International Law Centre

Head of the Center for International Law: Lénárd Sándor

Lénárd Sándor is the head of the Center for International Law at the Mathias Corvinus Collegium, and a Research Fellow at the Eötvös József Research Centre at the National University of Public Service. He is a graduate of Pázmány Péter Catholic University (Budapest, Hungary), where he received his J.D. (summa cum laude) in law and political sciences as well as of Canisius College (Buffalo, New York, U.S.A.) where he received his M.B.A. in international economics and global supply chain management. During his university studies, he was awarded the Fellowship granted by the Hungarian Republic. Subsequently, he took the Hungarian bar exam and received his Ph.D. in law and political sciences in the field of international public law. His doctoral studies focused on economic globalization and explored the impacts of business corporations and especially transnational and platform-based businesses on international human rights law. He was a visiting researcher at the Aarhus University (Denmark), at the Osgoode Hall Law School in Toronto (Canada) and at the Federal Judicial Center in Washington, D.C. (U.S.A.). He defended his Ph.D. thesis with summa cum laude from the Doctoral School of Law and Political Sciences of the Pázmány Péter Catholic University.

In the legal practice, from 2006 to 2011 he served at the Office of the Attorney General in Budapest and from 2011 to 2020 he was a chief counsel at the Constitutional Court of Hungary. From 2020 to 2022 he was working as a policy advisor at the European Parliament in Brussels where his focus was on constitutional affairs of the European integration. He has previously taught various fields of international public law including the law of international economic relations and international human rights law at Pázmány Péter Catholic University. He has published numerous articles on contemporary international legal and constitutional questions in various academic, intellectual and popular journals. His work on international economic and human rights law has been published, among others, by Edward Elgar Publishing and Central European Journal of Comparative Law. He is the author of Alkotmányjogi utazás Amerikában [Constitutional Journey in the United States] (MCC Press, 2021). He has translated, cotranslated and edited a number of books related to international law and politics or the United States of America including, among others, Joshua Muravchik, Földre szállt mennyország [Heaven on Earth] (2014), Amerikai konzervatív gondolkodók [American Conservative Thinkers] (2017), John Baylis and others, A világpolitika globalizációja [The Globalization of World Politics] (2020). He speaks English and French.

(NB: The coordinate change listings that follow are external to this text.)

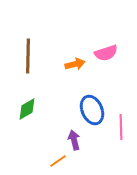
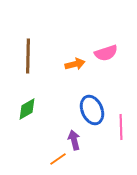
orange line: moved 2 px up
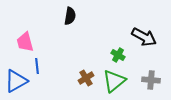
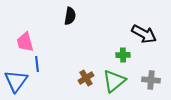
black arrow: moved 3 px up
green cross: moved 5 px right; rotated 32 degrees counterclockwise
blue line: moved 2 px up
blue triangle: rotated 25 degrees counterclockwise
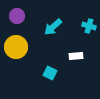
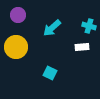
purple circle: moved 1 px right, 1 px up
cyan arrow: moved 1 px left, 1 px down
white rectangle: moved 6 px right, 9 px up
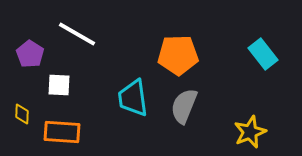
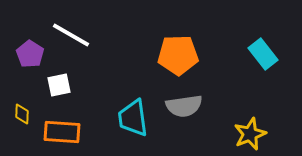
white line: moved 6 px left, 1 px down
white square: rotated 15 degrees counterclockwise
cyan trapezoid: moved 20 px down
gray semicircle: rotated 120 degrees counterclockwise
yellow star: moved 2 px down
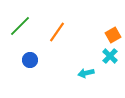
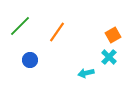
cyan cross: moved 1 px left, 1 px down
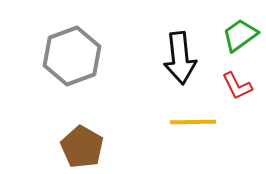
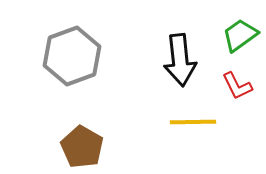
black arrow: moved 2 px down
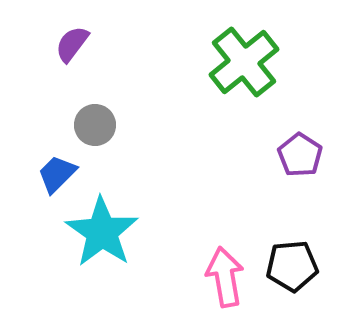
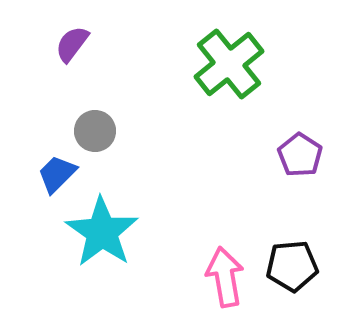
green cross: moved 15 px left, 2 px down
gray circle: moved 6 px down
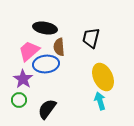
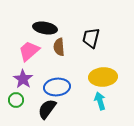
blue ellipse: moved 11 px right, 23 px down
yellow ellipse: rotated 68 degrees counterclockwise
green circle: moved 3 px left
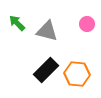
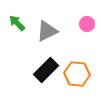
gray triangle: rotated 40 degrees counterclockwise
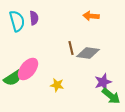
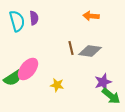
gray diamond: moved 2 px right, 2 px up
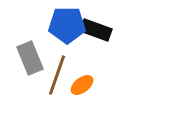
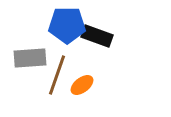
black rectangle: moved 1 px right, 6 px down
gray rectangle: rotated 72 degrees counterclockwise
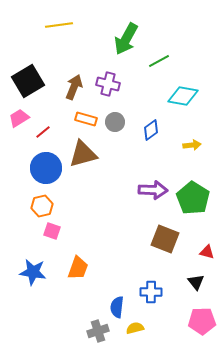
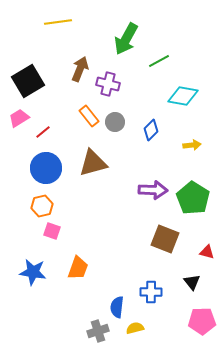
yellow line: moved 1 px left, 3 px up
brown arrow: moved 6 px right, 18 px up
orange rectangle: moved 3 px right, 3 px up; rotated 35 degrees clockwise
blue diamond: rotated 10 degrees counterclockwise
brown triangle: moved 10 px right, 9 px down
black triangle: moved 4 px left
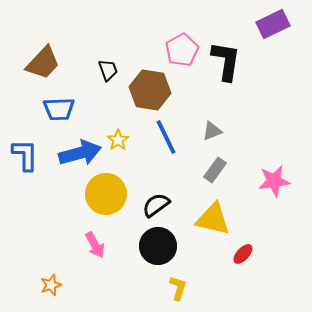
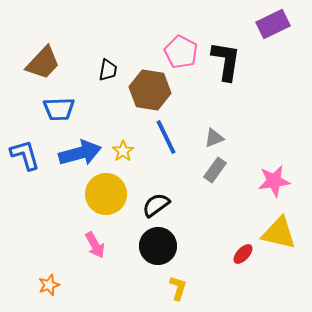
pink pentagon: moved 1 px left, 2 px down; rotated 16 degrees counterclockwise
black trapezoid: rotated 30 degrees clockwise
gray triangle: moved 2 px right, 7 px down
yellow star: moved 5 px right, 11 px down
blue L-shape: rotated 16 degrees counterclockwise
yellow triangle: moved 66 px right, 14 px down
orange star: moved 2 px left
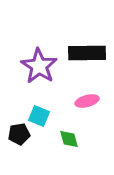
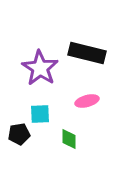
black rectangle: rotated 15 degrees clockwise
purple star: moved 1 px right, 2 px down
cyan square: moved 1 px right, 2 px up; rotated 25 degrees counterclockwise
green diamond: rotated 15 degrees clockwise
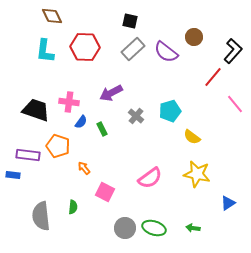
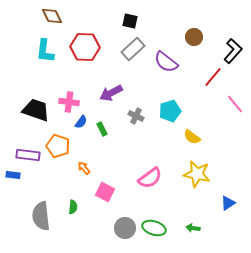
purple semicircle: moved 10 px down
gray cross: rotated 14 degrees counterclockwise
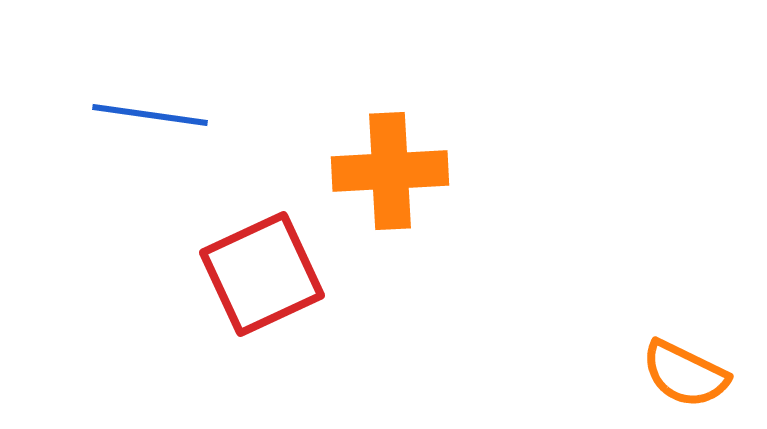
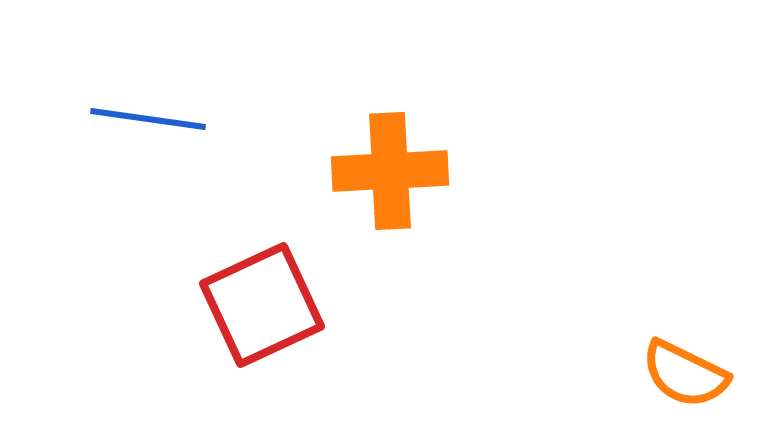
blue line: moved 2 px left, 4 px down
red square: moved 31 px down
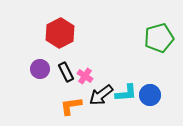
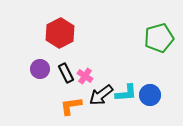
black rectangle: moved 1 px down
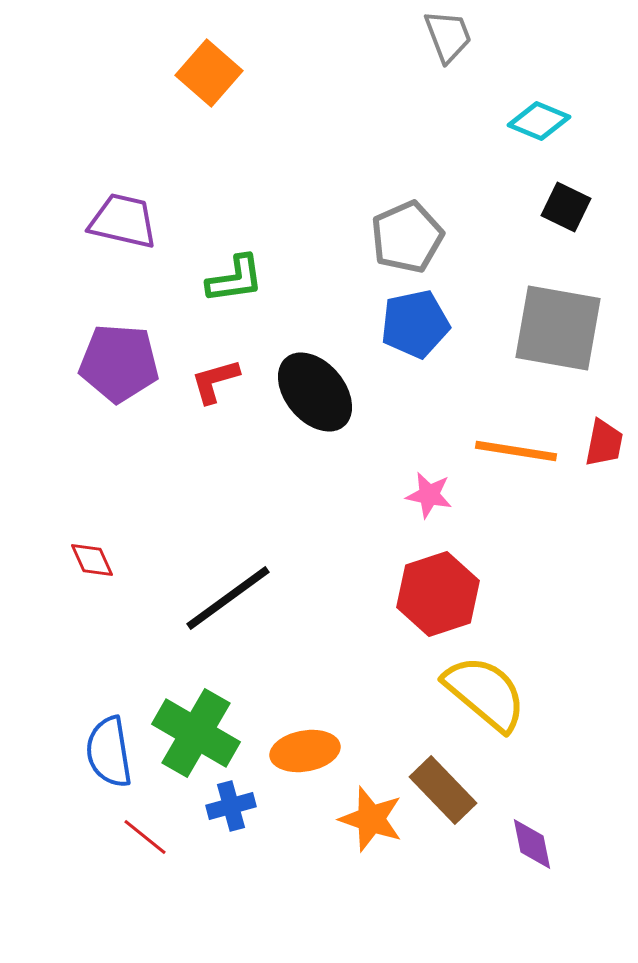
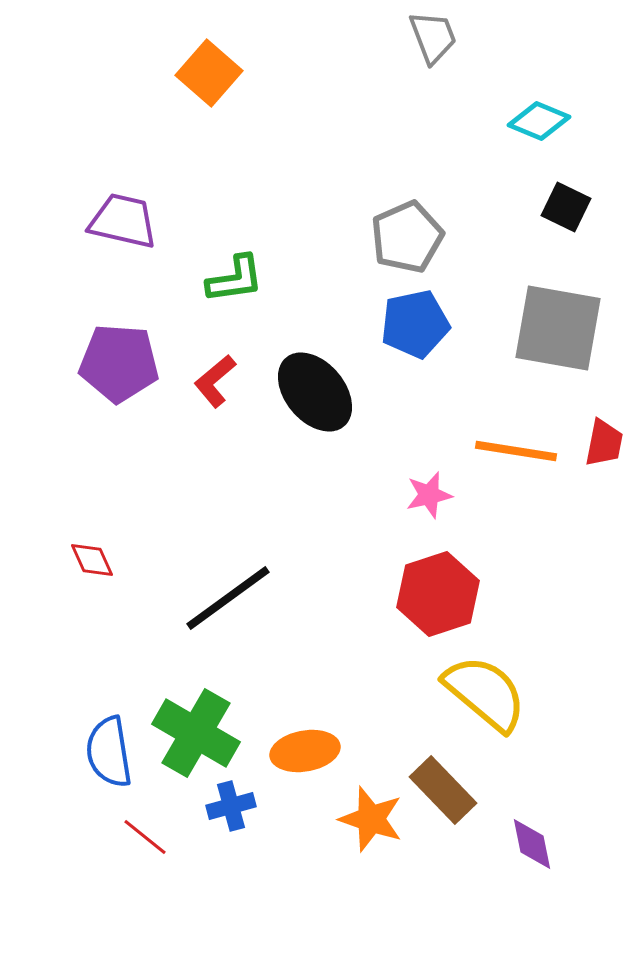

His primary research interests at the Mathias Corvinus Collegium include international economic law, the international legal approach to economic globalization along with the reform process of international investment law, international human rights law, the interpretative methods of international law with special emphasis on the dilemma of evolutionary interpretation as well as the interface of Christianity and international law.